> _Request 1_: In the text on student-centered approaches to teaching mathematics, who edited the 2019 AAAS report Levers for Change?
---------- Text provided
Changing Attitudes toward Student-Centered Approaches for Teaching Mathematics

By David Bressoud @dbressoud

In 2019, AAAS published an important report, Levers for Change: An assessment of progress on changing STEM education. Edited by Sandra Laursen, senior research associate and co-director of Ethnography & Evaluation Research at the University of Colorado, Boulder, this is an extensive review of what we know about the state of undergraduate STEM education, with separate chapters on Chemistry and Biochemistry, Engineering and Computer Science, Geosciences, Mathematics, and Physics and Astronomy. The chapter on mathematics education is provocatively titled “Undergraduate Mathematics Instruction: Not as Bad as You’d Think?”.

The chapter on mathematics was written by Estrella Johnson, a member of the MAA team studying precalculus through calculus, and much of her data on mathematics instruction draws on the MAA studies of calculus instruction: Characteristics of Successful Programs in College Calculus (CSPCC) and Progress through Calculus (PtC) as well as the CBMS 2015 survey of departments in the mathematical sciences. She also draws on data from the Higher Education Research Institute (HERI), based at UCLA, and a number of more focused studies.
--------------------
> _Request 2_: From the entries below, retype the lines between the one holding "If Mack was" and the one holding "he agreed to", inclusive.
---------- Data for this task
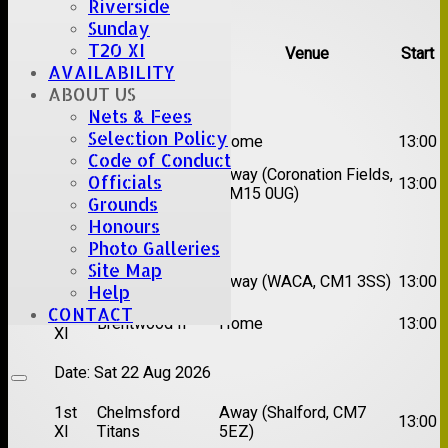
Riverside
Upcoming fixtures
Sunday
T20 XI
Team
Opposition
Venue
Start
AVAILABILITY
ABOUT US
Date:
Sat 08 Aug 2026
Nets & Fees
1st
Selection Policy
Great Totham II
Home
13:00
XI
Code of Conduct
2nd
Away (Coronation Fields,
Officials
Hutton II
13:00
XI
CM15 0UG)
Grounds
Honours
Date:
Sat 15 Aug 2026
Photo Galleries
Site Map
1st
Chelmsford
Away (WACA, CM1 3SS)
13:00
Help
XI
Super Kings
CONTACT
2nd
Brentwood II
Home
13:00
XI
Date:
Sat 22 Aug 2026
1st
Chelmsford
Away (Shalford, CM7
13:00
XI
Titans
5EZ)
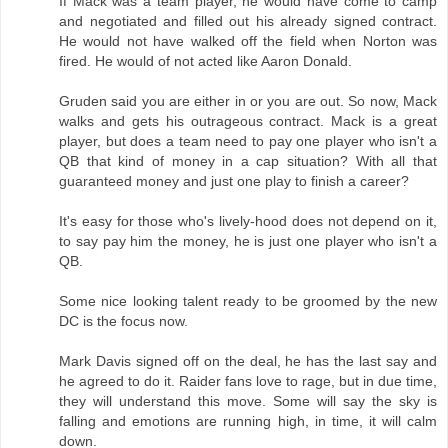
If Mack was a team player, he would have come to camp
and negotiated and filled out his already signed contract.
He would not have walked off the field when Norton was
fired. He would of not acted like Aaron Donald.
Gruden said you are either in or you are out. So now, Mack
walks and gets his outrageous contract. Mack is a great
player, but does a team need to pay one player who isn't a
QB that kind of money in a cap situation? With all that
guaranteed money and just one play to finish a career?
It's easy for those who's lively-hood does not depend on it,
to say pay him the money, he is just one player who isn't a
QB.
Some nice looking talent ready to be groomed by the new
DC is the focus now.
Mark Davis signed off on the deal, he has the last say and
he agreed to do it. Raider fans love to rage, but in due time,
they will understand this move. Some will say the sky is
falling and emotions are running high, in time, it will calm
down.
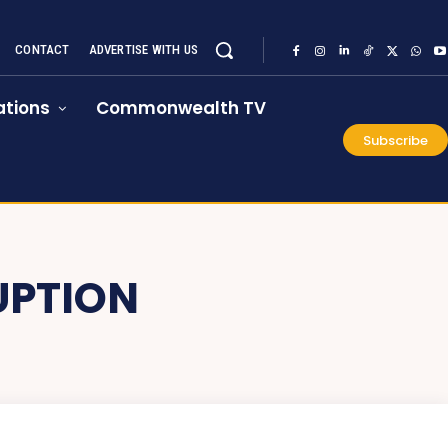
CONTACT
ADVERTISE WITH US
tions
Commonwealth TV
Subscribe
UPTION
--------------------
---------- Data for this task
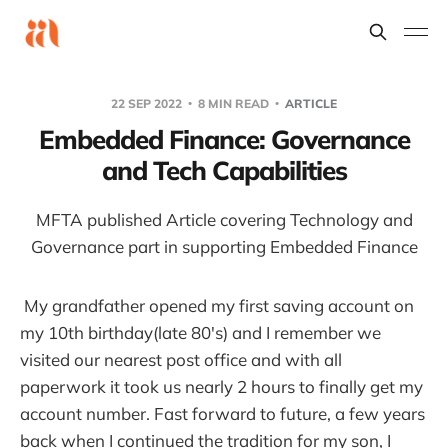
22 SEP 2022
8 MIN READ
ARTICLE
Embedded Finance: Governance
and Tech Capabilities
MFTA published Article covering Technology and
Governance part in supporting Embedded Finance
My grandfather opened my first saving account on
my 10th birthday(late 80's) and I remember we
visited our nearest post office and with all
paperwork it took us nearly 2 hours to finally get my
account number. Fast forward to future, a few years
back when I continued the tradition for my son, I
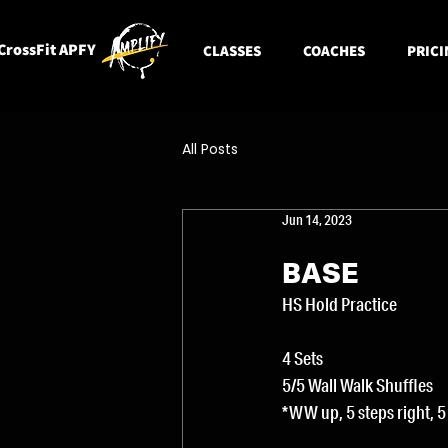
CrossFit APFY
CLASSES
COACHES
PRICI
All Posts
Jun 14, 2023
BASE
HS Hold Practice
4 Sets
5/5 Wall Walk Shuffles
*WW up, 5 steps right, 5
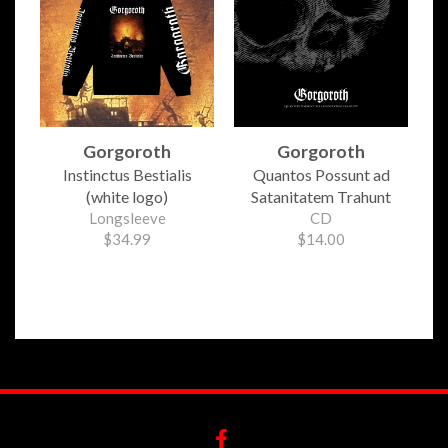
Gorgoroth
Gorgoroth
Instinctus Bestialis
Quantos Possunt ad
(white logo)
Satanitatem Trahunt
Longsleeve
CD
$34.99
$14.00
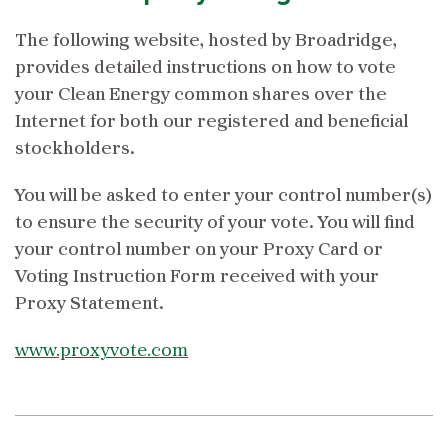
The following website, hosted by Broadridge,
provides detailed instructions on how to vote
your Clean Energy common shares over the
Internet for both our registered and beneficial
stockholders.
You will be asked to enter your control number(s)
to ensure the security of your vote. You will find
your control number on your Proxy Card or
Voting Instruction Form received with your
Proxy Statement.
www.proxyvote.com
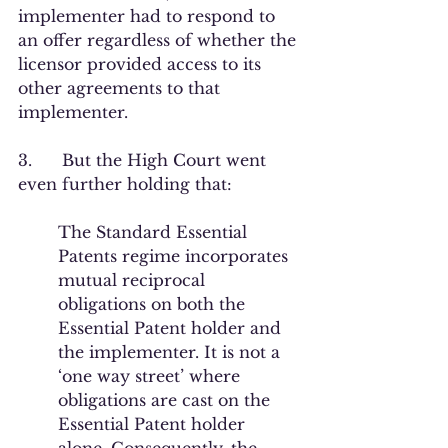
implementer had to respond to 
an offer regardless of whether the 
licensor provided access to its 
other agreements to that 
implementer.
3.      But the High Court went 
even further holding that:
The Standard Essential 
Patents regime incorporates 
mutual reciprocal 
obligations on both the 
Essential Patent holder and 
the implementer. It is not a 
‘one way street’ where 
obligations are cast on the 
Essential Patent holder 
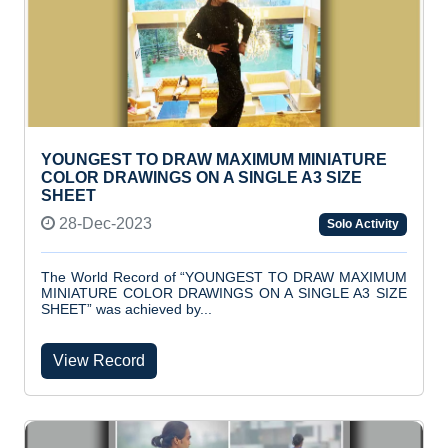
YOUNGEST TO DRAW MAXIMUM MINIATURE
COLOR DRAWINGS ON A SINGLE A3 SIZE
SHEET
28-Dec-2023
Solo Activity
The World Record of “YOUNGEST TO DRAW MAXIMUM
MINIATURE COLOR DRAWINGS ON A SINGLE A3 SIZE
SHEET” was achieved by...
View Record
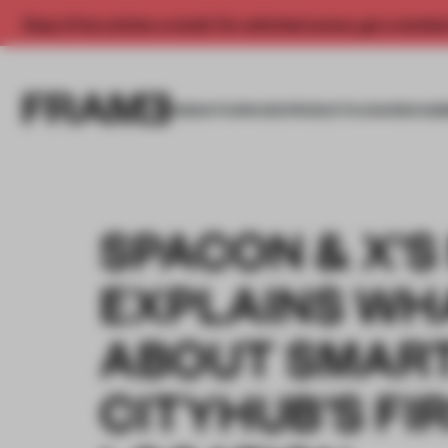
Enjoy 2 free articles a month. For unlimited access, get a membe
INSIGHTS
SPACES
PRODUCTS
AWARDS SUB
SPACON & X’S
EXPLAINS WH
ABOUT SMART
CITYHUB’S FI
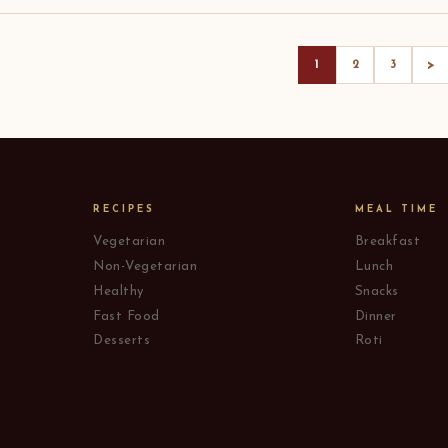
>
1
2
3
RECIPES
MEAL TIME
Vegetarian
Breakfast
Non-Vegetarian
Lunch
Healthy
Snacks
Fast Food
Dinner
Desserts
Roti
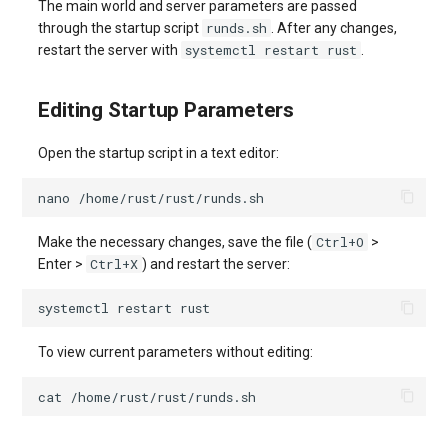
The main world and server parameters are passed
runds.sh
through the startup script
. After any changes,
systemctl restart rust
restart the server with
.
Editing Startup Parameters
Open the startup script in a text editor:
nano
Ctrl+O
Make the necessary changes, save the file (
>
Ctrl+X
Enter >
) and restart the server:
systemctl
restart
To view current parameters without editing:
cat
--------------------
---------- Data for this task
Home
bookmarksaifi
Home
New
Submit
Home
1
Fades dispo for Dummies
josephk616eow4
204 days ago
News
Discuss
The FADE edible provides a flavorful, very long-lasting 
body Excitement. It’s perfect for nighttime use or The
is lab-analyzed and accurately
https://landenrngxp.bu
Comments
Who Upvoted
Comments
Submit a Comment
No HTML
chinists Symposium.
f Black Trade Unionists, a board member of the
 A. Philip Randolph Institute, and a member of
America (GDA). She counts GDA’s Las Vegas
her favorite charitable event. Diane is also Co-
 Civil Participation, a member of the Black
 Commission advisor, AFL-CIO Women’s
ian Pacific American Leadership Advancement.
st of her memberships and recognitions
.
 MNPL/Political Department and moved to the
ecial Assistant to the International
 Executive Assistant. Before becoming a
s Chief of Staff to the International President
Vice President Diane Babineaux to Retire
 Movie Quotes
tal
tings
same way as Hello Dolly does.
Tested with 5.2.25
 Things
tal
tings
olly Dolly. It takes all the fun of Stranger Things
--------------------
> _Response 1_: Sandra Laursen

> _Response 2_:
If Mack was a team player, he would have come to camp
and negotiated and filled out his already signed contract.
He would not have walked off the field when Norton was
fired. He would of not acted like Aaron Donald.
Gruden said you are either in or you are out. So now, Mack
walks and gets his outrageous contract. Mack is a great
player, but does a team need to pay one player who isn't a
QB that kind of money in a cap situation? With all that
guaranteed money and just one play to finish a career?
It's easy for those who's lively-hood does not depend on it,
to say pay him the money, he is just one player who isn't a
QB.
Some nice looking talent ready to be groomed by the new
DC is the focus now.
Mark Davis signed off on the deal, he has the last say and
he agreed to do it. Raider fans love to rage, but in due time,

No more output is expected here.